**Data under study**
■ ■ ■ ■ ■ ■ ■

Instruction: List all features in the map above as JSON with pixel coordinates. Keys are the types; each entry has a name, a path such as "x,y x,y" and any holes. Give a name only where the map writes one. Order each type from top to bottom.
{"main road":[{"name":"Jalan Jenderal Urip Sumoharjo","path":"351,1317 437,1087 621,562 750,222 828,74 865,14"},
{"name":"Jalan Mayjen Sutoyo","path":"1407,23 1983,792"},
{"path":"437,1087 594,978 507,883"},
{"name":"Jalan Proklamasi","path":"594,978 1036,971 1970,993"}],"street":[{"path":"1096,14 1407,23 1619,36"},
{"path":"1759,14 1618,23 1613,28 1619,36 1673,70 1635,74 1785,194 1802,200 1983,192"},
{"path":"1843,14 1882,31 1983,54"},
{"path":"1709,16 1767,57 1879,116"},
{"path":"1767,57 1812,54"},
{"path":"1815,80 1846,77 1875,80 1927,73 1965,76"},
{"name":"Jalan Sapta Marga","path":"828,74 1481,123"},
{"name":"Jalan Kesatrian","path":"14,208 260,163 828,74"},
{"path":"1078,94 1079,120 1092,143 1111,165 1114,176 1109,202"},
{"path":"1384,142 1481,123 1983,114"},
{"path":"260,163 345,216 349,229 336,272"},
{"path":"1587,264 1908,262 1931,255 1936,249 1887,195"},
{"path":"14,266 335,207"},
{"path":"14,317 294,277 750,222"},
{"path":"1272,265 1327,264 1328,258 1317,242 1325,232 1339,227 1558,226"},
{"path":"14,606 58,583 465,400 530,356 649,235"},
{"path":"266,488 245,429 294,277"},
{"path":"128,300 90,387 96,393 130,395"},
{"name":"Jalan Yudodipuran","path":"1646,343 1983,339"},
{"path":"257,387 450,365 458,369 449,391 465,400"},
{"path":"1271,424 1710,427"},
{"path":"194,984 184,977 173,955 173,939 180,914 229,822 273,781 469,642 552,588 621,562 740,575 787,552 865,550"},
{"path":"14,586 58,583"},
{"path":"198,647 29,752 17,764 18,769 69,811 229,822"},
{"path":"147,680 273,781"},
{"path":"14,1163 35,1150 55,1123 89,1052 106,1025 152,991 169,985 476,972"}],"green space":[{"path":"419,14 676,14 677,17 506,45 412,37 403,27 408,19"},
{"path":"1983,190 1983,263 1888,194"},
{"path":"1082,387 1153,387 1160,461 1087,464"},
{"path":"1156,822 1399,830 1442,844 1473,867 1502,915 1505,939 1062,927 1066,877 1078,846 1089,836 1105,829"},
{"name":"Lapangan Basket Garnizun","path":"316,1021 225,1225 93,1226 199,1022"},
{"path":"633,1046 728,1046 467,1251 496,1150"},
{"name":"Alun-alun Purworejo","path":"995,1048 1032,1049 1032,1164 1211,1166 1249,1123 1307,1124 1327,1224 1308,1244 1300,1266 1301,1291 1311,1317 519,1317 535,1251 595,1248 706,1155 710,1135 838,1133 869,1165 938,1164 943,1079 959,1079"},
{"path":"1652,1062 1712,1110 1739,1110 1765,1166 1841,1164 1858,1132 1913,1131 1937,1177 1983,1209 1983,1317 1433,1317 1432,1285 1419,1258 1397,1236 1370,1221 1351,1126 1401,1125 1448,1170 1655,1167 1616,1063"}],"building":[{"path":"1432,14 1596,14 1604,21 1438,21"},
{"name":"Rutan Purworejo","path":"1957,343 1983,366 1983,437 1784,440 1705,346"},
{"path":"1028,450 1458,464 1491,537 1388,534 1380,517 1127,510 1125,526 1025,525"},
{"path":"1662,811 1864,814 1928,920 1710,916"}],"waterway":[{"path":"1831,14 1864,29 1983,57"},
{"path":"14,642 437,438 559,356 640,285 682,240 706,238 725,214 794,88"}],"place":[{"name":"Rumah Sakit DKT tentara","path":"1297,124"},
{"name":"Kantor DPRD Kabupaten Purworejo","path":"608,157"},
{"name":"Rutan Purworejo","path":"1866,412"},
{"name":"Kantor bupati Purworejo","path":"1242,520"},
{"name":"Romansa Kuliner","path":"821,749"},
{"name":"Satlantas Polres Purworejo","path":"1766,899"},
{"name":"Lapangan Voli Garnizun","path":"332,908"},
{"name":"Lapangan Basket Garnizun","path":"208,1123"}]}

■ ■ ■ ■ ■ ■ ■

**Exercise goal**
Transcribe each line of the material without any alteration.

**Exercise answer**
Instruction: List all features in the map above as JSON with pixel coordinates. Keys are the types; each entry has a name, a path such as "x,y x,y" and any holes. Give a name only where the map writes one. Order each type from top to bottom.
{"main road":[{"name":"Jalan Jenderal Urip Sumoharjo","path":"351,1317 437,1087 621,562 750,222 828,74 865,14"},
{"name":"Jalan Mayjen Sutoyo","path":"1407,23 1983,792"},
{"path":"437,1087 594,978 507,883"},
{"name":"Jalan Proklamasi","path":"594,978 1036,971 1970,993"}],"street":[{"path":"1096,14 1407,23 1619,36"},
{"path":"1759,14 1618,23 1613,28 1619,36 1673,70 1635,74 1785,194 1802,200 1983,192"},
{"path":"1843,14 1882,31 1983,54"},
{"path":"1709,16 1767,57 1879,116"},
{"path":"1767,57 1812,54"},
{"path":"1815,80 1846,77 1875,80 1927,73 1965,76"},
{"name":"Jalan Sapta Marga","path":"828,74 1481,123"},
{"name":"Jalan Kesatrian","path":"14,208 260,163 828,74"},
{"path":"1078,94 1079,120 1092,143 1111,165 1114,176 1109,202"},
{"path":"1384,142 1481,123 1983,114"},
{"path":"260,163 345,216 349,229 336,272"},
{"path":"1587,264 1908,262 1931,255 1936,249 1887,195"},
{"path":"14,266 335,207"},
{"path":"14,317 294,277 750,222"},
{"path":"1272,265 1327,264 1328,258 1317,242 1325,232 1339,227 1558,226"},
{"path":"14,606 58,583 465,400 530,356 649,235"},
{"path":"266,488 245,429 294,277"},
{"path":"128,300 90,387 96,393 130,395"},
{"name":"Jalan Yudodipuran","path":"1646,343 1983,339"},
{"path":"257,387 450,365 458,369 449,391 465,400"},
{"path":"1271,424 1710,427"},
{"path":"194,984 184,977 173,955 173,939 180,914 229,822 273,781 469,642 552,588 621,562 740,575 787,552 865,550"},
{"path":"14,586 58,583"},
{"path":"198,647 29,752 17,764 18,769 69,811 229,822"},
{"path":"147,680 273,781"},
{"path":"14,1163 35,1150 55,1123 89,1052 106,1025 152,991 169,985 476,972"}],"green space":[{"path":"419,14 676,14 677,17 506,45 412,37 403,27 408,19"},
{"path":"1983,190 1983,263 1888,194"},
{"path":"1082,387 1153,387 1160,461 1087,464"},
{"path":"1156,822 1399,830 1442,844 1473,867 1502,915 1505,939 1062,927 1066,877 1078,846 1089,836 1105,829"},
{"name":"Lapangan Basket Garnizun","path":"316,1021 225,1225 93,1226 199,1022"},
{"path":"633,1046 728,1046 467,1251 496,1150"},
{"name":"Alun-alun Purworejo","path":"995,1048 1032,1049 1032,1164 1211,1166 1249,1123 1307,1124 1327,1224 1308,1244 1300,1266 1301,1291 1311,1317 519,1317 535,1251 595,1248 706,1155 710,1135 838,1133 869,1165 938,1164 943,1079 959,1079"},
{"path":"1652,1062 1712,1110 1739,1110 1765,1166 1841,1164 1858,1132 1913,1131 1937,1177 1983,1209 1983,1317 1433,1317 1432,1285 1419,1258 1397,1236 1370,1221 1351,1126 1401,1125 1448,1170 1655,1167 1616,1063"}],"building":[{"path":"1432,14 1596,14 1604,21 1438,21"},
{"name":"Rutan Purworejo","path":"1957,343 1983,366 1983,437 1784,440 1705,346"},
{"path":"1028,450 1458,464 1491,537 1388,534 1380,517 1127,510 1125,526 1025,525"},
{"path":"1662,811 1864,814 1928,920 1710,916"}],"waterway":[{"path":"1831,14 1864,29 1983,57"},
{"path":"14,642 437,438 559,356 640,285 682,240 706,238 725,214 794,88"}],"place":[{"name":"Rumah Sakit DKT tentara","path":"1297,124"},
{"name":"Kantor DPRD Kabupaten Purworejo","path":"608,157"},
{"name":"Rutan Purworejo","path":"1866,412"},
{"name":"Kantor bupati Purworejo","path":"1242,520"},
{"name":"Romansa Kuliner","path":"821,749"},
{"name":"Satlantas Polres Purworejo","path":"1766,899"},
{"name":"Lapangan Voli Garnizun","path":"332,908"},
{"name":"Lapangan Basket Garnizun","path":"208,1123"}]}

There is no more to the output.